:: 作業内容 ::
a: ドコモ・イノベーションビレッジの記事のうち、「forEstが提供する「AT」を含む語句で始まり「の問題集にも広げていく予定。」で終わる部分を、「タブレット」を「スマートフォン」に差し替えて書き写すこと。
b: ドコモ・イノベーションビレッジの記事を、最後の文の後から引き継いで書いてください。

NTTドコモ・ベンチャーズは3月26日、インキュベーションプログラム「ドコモ・イノベーションビレッジ」の第2期 DemoDayを開催した。2013年2月に発足したドコモ・イノベーションビレッジでは、ドコモのグループ社員や起業家、ベンチャーキャピタル(VC)といった社外メンターによるメンタリング、社債引受による200万の資金提供などを通じた起業支援プログラムを展開している。第2期は2013年11月~2014年3月までの約4カ月間のプログラムだ。
DemoDayでは冒頭にNTTドコモ・ベンチャーズ代表取締役社長の吉澤和弘氏が挨拶し、「プログラム中の4カ月間、ほとんど住み込みで取り組んでいたり、毎週地方から東京に足を運ぶスタートアップがいて熱い思いを感じた。今日のDemo Dayを一つの節目として、新しく羽ばたいてもらいたい」と語った。
選考に通過し、約4カ月のプログラムを経験した6チームとそのサービスを紹介しよう。
forEstが提供する「ATLS」は、市販されている問題集をデジタルアーカイブ化して、個人の学習データを蓄積させるサービスだ。ユーザーは、タブレットで問題集を選択して従来と同じように紙とペンで解答。サービスでは解答の有無やどれくらい時間がかかったかなどのデータを蓄積して、学習履歴から類似問題や苦手とする問題をレコメンドすることで、効率的な学習を提供する。すでに、啓林館や中経出版などの出版社とも交渉しており、いくつかの高校で導入予定だという。集めたビックデータを活用して、高校受験だけでなく中学受験や社会人向けなどの問題集にも広げていく予定。

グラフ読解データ
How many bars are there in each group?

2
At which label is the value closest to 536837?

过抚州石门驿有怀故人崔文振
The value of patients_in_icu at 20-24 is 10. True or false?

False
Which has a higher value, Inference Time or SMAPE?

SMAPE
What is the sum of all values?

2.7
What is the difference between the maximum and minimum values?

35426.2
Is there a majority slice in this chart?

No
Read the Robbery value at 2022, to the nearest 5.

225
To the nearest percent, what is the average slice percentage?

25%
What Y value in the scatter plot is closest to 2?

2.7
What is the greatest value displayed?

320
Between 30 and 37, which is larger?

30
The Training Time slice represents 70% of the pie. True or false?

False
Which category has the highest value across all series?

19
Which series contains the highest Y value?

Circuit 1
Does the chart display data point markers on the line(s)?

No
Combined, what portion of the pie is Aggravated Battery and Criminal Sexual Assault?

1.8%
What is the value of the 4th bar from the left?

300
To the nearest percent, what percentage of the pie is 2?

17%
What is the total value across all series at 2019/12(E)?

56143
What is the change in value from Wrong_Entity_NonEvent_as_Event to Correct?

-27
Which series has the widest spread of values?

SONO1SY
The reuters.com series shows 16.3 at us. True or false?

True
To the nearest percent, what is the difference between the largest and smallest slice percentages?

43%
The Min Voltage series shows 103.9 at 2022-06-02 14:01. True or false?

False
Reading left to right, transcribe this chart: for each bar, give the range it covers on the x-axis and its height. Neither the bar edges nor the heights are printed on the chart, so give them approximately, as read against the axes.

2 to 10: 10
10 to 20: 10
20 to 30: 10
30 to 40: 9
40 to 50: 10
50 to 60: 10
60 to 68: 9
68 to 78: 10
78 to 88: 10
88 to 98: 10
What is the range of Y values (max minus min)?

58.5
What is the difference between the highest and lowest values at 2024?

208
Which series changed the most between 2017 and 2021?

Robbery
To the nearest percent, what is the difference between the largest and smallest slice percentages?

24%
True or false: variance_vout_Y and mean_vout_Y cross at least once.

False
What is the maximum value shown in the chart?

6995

:: 期待される出力 ::
a:
forEstが提供する「ATLS」は、市販されている問題集をデジタルアーカイブ化して、個人の学習データを蓄積させるサービスだ。ユーザーは、スマートフォンで問題集を選択して従来と同じように紙とペンで解答。サービスでは解答の有無やどれくらい時間がかかったかなどのデータを蓄積して、学習履歴から類似問題や苦手とする問題をレコメンドすることで、効率的な学習を提供する。すでに、啓林館や中経出版などの出版社とも交渉しており、いくつかの高校で導入予定だという。集めたビックデータを活用して、高校受験だけでなく中学受験や社会人向けなどの問題集にも広げていく予定。

b:
「えがおの本」は電子アルバムサービスだ。卒業アルバムをアプリ化し、いつでも閲覧できる。また、フォトブックサービスも提供しており、アプリ内で選んだ写真をもとにアルバムを作れる。学校単位での導入を進めており、同アプリによって保護者が写真を選ぶ手間が省けるとしている。今後は、写真事業者や卒業アルバム事業者と提携して、全国の幼稚園や小学校にも導入していくほか、電子動画アルバムや個人向け電子アルバムのアプリも提供する予定だ。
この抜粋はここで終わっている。